Work required: Set the entries below down again, please. Match them exactly.

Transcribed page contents
········
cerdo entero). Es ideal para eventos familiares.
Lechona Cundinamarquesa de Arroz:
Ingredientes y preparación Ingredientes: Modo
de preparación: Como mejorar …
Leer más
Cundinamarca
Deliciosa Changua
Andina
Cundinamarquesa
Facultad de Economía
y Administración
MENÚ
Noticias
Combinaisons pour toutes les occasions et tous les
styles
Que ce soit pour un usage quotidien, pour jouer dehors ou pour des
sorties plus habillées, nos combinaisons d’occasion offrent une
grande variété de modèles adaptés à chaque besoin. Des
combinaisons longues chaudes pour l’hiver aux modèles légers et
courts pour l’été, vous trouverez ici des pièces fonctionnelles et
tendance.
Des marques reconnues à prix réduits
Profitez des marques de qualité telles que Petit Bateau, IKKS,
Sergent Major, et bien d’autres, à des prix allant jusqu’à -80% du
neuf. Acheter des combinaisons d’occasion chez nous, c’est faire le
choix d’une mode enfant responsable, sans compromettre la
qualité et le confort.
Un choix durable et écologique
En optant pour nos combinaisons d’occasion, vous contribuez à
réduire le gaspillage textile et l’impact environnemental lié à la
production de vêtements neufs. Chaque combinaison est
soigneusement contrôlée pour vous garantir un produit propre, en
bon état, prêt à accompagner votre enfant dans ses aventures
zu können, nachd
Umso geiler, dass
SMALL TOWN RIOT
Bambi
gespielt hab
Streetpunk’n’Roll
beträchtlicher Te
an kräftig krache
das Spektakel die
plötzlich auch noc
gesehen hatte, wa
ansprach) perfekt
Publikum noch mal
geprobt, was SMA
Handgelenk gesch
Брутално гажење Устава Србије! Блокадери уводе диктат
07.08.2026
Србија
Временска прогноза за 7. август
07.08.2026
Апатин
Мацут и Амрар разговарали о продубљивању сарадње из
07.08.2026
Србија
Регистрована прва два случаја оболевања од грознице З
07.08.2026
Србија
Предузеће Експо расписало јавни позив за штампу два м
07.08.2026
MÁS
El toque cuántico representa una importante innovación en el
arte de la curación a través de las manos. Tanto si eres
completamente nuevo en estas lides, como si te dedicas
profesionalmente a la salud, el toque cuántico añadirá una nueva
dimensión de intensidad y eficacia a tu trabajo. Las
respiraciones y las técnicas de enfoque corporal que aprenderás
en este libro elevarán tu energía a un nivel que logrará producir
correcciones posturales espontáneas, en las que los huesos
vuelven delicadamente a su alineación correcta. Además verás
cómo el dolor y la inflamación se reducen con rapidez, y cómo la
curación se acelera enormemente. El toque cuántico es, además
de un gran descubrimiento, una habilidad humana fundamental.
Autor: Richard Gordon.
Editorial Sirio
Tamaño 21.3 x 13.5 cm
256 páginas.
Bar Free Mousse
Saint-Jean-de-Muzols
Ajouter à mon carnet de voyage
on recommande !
········
Output below:
cerdo entero). Es ideal para eventos familiares.
Lechona Cundinamarquesa de Arroz:
Ingredientes y preparación Ingredientes: Modo
de preparación: Como mejorar …
Leer más
Cundinamarca
Deliciosa Changua
Andina
Cundinamarquesa
Facultad de Economía
y Administración
MENÚ
Noticias
Combinaisons pour toutes les occasions et tous les
styles
Que ce soit pour un usage quotidien, pour jouer dehors ou pour des
sorties plus habillées, nos combinaisons d’occasion offrent une
grande variété de modèles adaptés à chaque besoin. Des
combinaisons longues chaudes pour l’hiver aux modèles légers et
courts pour l’été, vous trouverez ici des pièces fonctionnelles et
tendance.
Des marques reconnues à prix réduits
Profitez des marques de qualité telles que Petit Bateau, IKKS,
Sergent Major, et bien d’autres, à des prix allant jusqu’à -80% du
neuf. Acheter des combinaisons d’occasion chez nous, c’est faire le
choix d’une mode enfant responsable, sans compromettre la
qualité et le confort.
Un choix durable et écologique
En optant pour nos combinaisons d’occasion, vous contribuez à
réduire le gaspillage textile et l’impact environnemental lié à la
production de vêtements neufs. Chaque combinaison est
soigneusement contrôlée pour vous garantir un produit propre, en
bon état, prêt à accompagner votre enfant dans ses aventures
zu können, nachd
Umso geiler, dass
SMALL TOWN RIOT
Bambi
gespielt hab
Streetpunk’n’Roll
beträchtlicher Te
an kräftig krache
das Spektakel die
plötzlich auch noc
gesehen hatte, wa
ansprach) perfekt
Publikum noch mal
geprobt, was SMA
Handgelenk gesch
Брутално гажење Устава Србије! Блокадери уводе диктат
07.08.2026
Србија
Временска прогноза за 7. август
07.08.2026
Апатин
Мацут и Амрар разговарали о продубљивању сарадње из
07.08.2026
Србија
Регистрована прва два случаја оболевања од грознице З
07.08.2026
Србија
Предузеће Експо расписало јавни позив за штампу два м
07.08.2026
MÁS
El toque cuántico representa una importante innovación en el
arte de la curación a través de las manos. Tanto si eres
completamente nuevo en estas lides, como si te dedicas
profesionalmente a la salud, el toque cuántico añadirá una nueva
dimensión de intensidad y eficacia a tu trabajo. Las
respiraciones y las técnicas de enfoque corporal que aprenderás
en este libro elevarán tu energía a un nivel que logrará producir
correcciones posturales espontáneas, en las que los huesos
vuelven delicadamente a su alineación correcta. Además verás
cómo el dolor y la inflamación se reducen con rapidez, y cómo la
curación se acelera enormemente. El toque cuántico es, además
de un gran descubrimiento, una habilidad humana fundamental.
Autor: Richard Gordon.
Editorial Sirio
Tamaño 21.3 x 13.5 cm
256 páginas.
Bar Free Mousse
Saint-Jean-de-Muzols
Ajouter à mon carnet de voyage
on recommande !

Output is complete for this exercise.